List of tasks>
1 - According to the quarterly financial results excerpt, what was interest income, net for the three months ended March 31, 2023?
2 - Pick up the quarterly financial results excerpt after its final sentence and keep writing it.

Personnel-related expenses and related share-based compensation decreased by $0.3 million and $0.2 million, respectively, primarily due to reduction in general and administrative headcount for the three months ended March 31, 2023, as compared to the same period in 2022. Insurance, facilities fees and other related costs, and professional and consultant fees remained consistent between the three months ended March 31, 2023 and 2022.
Interest income (expense), net
Interest income, net was $0.6 million for the three months ended March 31, 2023, compared to interest expense, net of $0.2 million for the three months ended March 31, 2022. Interest income (expense), net includes interest income from investments, net of interest on borrowings associated with our Innovation Credit from Rijksdienst voor Ondernemend Nederland and lease interest.

Extracted records>
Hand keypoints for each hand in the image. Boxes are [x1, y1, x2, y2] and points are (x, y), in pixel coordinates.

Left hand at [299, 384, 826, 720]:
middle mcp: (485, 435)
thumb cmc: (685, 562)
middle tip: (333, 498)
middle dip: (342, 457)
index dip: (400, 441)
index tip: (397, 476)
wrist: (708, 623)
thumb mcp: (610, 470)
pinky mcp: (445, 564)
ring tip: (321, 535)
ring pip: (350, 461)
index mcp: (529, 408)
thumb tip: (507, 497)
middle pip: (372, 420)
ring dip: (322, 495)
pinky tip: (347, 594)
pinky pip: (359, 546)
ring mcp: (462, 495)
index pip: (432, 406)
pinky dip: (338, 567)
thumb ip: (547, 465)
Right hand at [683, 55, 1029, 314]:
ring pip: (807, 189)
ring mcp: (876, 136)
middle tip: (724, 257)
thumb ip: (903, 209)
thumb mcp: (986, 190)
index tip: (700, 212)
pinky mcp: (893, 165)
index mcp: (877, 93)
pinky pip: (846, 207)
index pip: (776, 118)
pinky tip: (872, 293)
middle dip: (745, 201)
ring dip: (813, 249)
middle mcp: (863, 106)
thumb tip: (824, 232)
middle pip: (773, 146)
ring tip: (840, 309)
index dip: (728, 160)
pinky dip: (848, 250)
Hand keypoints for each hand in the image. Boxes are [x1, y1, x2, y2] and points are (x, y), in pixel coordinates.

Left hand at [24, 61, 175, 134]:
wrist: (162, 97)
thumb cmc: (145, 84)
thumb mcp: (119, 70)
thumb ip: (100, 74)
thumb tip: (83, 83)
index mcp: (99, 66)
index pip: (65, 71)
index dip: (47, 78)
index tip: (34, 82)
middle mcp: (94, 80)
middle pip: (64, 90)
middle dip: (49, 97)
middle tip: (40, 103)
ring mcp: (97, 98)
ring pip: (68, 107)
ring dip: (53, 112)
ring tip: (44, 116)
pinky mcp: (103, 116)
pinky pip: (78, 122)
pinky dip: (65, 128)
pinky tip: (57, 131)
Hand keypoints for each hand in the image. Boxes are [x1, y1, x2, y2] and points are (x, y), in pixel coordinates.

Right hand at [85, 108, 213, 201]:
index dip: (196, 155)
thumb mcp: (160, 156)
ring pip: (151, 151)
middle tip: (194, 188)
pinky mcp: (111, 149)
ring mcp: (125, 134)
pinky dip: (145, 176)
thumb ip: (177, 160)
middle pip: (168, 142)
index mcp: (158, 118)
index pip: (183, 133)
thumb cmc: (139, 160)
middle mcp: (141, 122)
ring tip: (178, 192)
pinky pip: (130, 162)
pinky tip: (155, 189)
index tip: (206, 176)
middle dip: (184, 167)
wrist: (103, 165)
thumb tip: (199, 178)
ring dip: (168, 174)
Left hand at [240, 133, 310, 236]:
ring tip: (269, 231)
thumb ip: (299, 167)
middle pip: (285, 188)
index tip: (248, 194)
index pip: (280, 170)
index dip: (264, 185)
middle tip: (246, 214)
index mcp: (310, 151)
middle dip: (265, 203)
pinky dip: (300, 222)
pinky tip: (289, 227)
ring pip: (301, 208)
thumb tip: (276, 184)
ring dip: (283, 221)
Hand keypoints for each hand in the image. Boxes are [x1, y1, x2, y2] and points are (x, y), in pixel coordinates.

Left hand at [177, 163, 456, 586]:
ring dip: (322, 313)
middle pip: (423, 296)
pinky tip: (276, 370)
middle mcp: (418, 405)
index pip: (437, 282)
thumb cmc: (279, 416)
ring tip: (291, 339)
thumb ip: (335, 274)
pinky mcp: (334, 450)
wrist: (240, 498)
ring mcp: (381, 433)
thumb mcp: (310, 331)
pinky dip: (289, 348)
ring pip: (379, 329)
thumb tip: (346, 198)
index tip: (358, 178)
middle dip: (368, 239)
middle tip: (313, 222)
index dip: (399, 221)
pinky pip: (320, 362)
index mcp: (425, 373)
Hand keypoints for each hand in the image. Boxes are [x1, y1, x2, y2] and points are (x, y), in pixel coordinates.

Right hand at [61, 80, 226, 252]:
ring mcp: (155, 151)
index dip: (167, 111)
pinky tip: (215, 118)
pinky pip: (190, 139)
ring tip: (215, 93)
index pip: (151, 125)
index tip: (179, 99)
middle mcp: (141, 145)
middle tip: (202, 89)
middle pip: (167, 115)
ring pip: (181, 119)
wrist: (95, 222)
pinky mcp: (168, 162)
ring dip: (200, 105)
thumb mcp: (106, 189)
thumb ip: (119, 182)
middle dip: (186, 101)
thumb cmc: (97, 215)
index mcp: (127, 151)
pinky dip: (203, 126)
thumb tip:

Answers to the problems>
1 - $0.6 million

2 -
Foreign currency exchange (loss) gain, net
For the three months ended March 31, 2023 and 2022, foreign currency exchange (loss) gain, net decreased by $2.1 million, from a gain of $1.1 million during the three months ended March 31, 2022 to a loss of $0.9 million during the three months ended March 31, 2023. This decrease was due to the impact of the fluctuation of the USD currency rate compared to the Euro on transaction gains and losses on cash and investments and other transactions denominated in USD held and occurring in the Euro functional currency entity.
Liquidity and Capital Resources
As of March 31, 2023, we had cash, cash equivalents and investments totaling $125.4 million, compared to cash, cash equivalents and investments of $132.9 million as of December 31, 2022. We have historically funded our operations primarily through the issuance of preference shares prior to our IPO and from the sale of common shares in our IPO and proceeds from the Seagen Agreement. Our expenditures are primarily related to research and development activities and general and administrative activities to support business operations.
In March 2021, we received net proceeds from our IPO of approximately $88.7 million after deducting underwriting discounts and commissions of $7.0 million and offering costs of $4.5 million. In April 2021, we received additional net proceeds from the IPO of $5.9 million from the exercise of the overallotment option from the underwriters after deducting underwriting discounts and commissions of $0.4 million. In addition, we received $56.6 million in net proceeds from our Series C financing, net of repurchasing Series A Preferred and common shares in March 2021.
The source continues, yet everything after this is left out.